> _ZUR AUFGABE_:
Schreiben Sie aus dem Text über die Industriellenverfahren den Abschnitt von „In der expliziten“ bis „Ordnung zu analysieren.“ wortgetreu ab.

> _VORGEGEBENER TEXT_:
Die Fotomontagen von John Heartfield stehen nicht nur für den Gegenstand der Verfahren, sondern verweisen auch auf meinen Analyserahmen. Sie erlauben mir, die Argumente, die ich im Laufe des Textes entwickeln werde, an dieser Stelle vorwegzunehmen. Ich möchte mit diesem Text zum Verständnis der Industriellenverfahren beitragen, indem ich die ordnungspolitischen Kämpfe erfasse, die sich in diesen Gerichtsverfahren kristallisieren. Werfen Heartfields Montagen uns zurück in die politischen Kämpfe um den Zusammenhang von Kapitalismus, Krise und Krieg in der Zeit unmittelbar vor Hitlers Machtübernahme im Jahr 1933 (Kriebel 2008), so sind die Industriellenverfahren Teil der gesellschaftlichen Debatte nach dem Zweiten Weltkrieg darüber, welche Lehren für die wirtschaftspolitische Organisation einer demokratischen Nachkriegsordnung zu ziehen sind (Abschn. 2.1).

In der expliziten Verhandlung des Verhältnisses von Wirtschaftsordnung und Demokratie liegt ein zentraler Unterschied zur aktuellen Diskussion über Strafbarkeit wirtschaftlicher Akteure für Verbrechen im Rahmen des Völkerrechts (corporate accountability) sowie Menschenrechtsverletzungen allgemein (business and human rights). Um der historischen Spezifizität Rechnung zu tragen, ist es nötig, uns den Industriellenverfahren nicht lediglich als Präzedenzfall für Unternehmensverantwortung zuzuwenden, sondern sie im Kontext der Auseinandersetzung um die wirtschaftspolitische Ordnung zu analysieren.

Unter Rückgriff auf Ansätze aus der kritischen Rechtstheorie schlage ich dazu vor, die Prozesse als bildprägende Verfahren zu betrachten. Sie produzieren Bilder der Vergangenheit, die auf die Stabilisierung der Gegenwart abzielen. Auch dies lässt sich mit Verweis auf die Montage Heartfields veranschaulichen. In Abkehr von früheren Techniken der Montage, die mit der Sichtbarkeit der Konstruktion des Bildes spielen, entwickelt Heartfield in den politischen Montagen aus den dreißiger Jahren eine Technik, in der sich die einzelnen Teile zu einem ganzen Bild zusammenfügen (Kriebel 2014; Bürger 1974; Buck-Morss 1989). Indem sie Hitler als vermeintliche Marionette in der Hand des KapitalsFootnote 4 entlarven, unterstützen sie den Wahlkampf der Kommunistischen Partei. Sie sollen eine Wahlentscheidung begründen.

> _GEGEBENE INFORMATIONEN_:
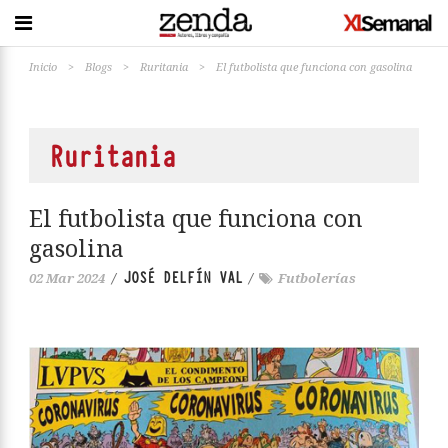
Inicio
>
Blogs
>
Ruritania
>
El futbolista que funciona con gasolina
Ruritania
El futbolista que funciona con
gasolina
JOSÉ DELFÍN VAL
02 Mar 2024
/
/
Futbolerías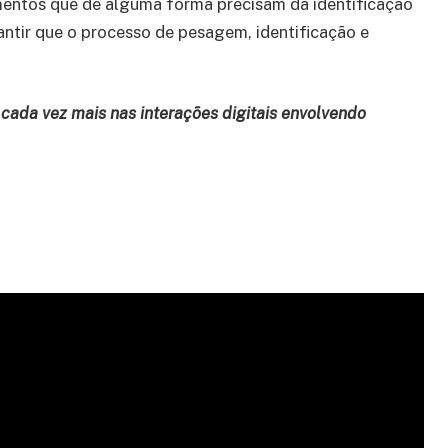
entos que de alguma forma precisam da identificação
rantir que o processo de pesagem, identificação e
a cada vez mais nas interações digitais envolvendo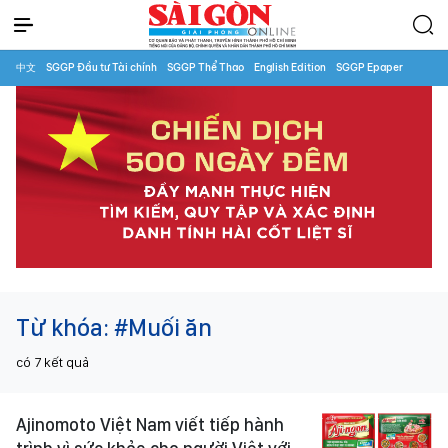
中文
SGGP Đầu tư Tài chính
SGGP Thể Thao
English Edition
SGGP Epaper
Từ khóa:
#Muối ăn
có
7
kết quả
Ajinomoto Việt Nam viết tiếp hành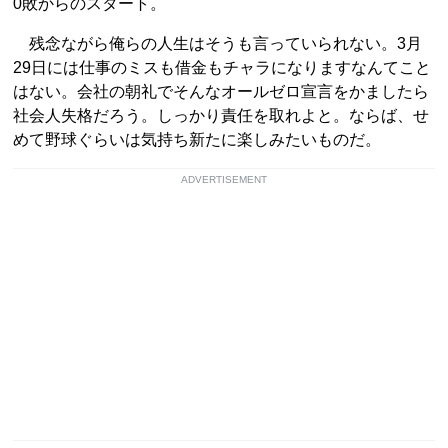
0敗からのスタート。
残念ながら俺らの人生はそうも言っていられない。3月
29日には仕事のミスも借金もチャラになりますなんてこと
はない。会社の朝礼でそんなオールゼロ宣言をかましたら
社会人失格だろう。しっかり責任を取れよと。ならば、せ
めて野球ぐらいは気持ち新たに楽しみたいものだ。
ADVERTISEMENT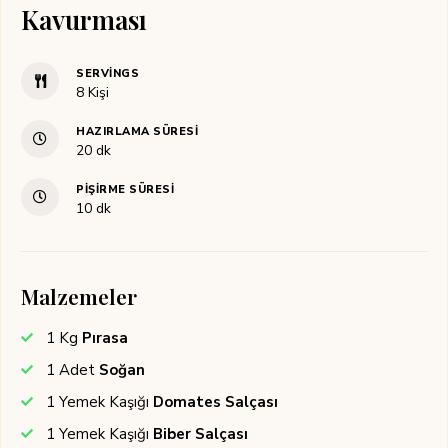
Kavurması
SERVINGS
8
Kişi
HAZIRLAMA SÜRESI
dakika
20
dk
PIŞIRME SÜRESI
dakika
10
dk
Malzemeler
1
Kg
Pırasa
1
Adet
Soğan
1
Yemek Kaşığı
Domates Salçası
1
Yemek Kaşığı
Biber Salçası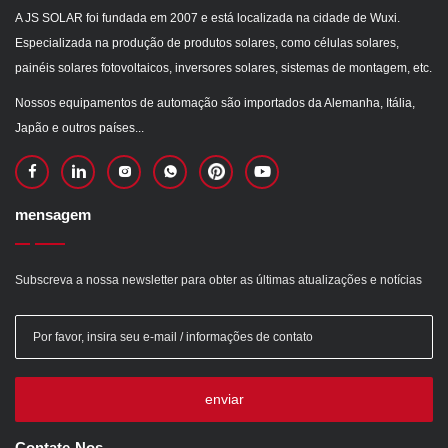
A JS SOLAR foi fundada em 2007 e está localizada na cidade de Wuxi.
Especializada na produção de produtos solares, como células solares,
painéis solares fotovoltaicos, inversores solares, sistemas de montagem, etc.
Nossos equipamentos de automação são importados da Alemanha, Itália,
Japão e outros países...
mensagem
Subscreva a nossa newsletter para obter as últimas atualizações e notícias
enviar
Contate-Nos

> _SCHRIFTLICHE ANTWORT_:
In der expliziten Verhandlung des Verhältnisses von Wirtschaftsordnung und Demokratie liegt ein zentraler Unterschied zur aktuellen Diskussion über Strafbarkeit wirtschaftlicher Akteure für Verbrechen im Rahmen des Völkerrechts (corporate accountability) sowie Menschenrechtsverletzungen allgemein (business and human rights). Um der historischen Spezifizität Rechnung zu tragen, ist es nötig, uns den Industriellenverfahren nicht lediglich als Präzedenzfall für Unternehmensverantwortung zuzuwenden, sondern sie im Kontext der Auseinandersetzung um die wirtschaftspolitische Ordnung zu analysieren.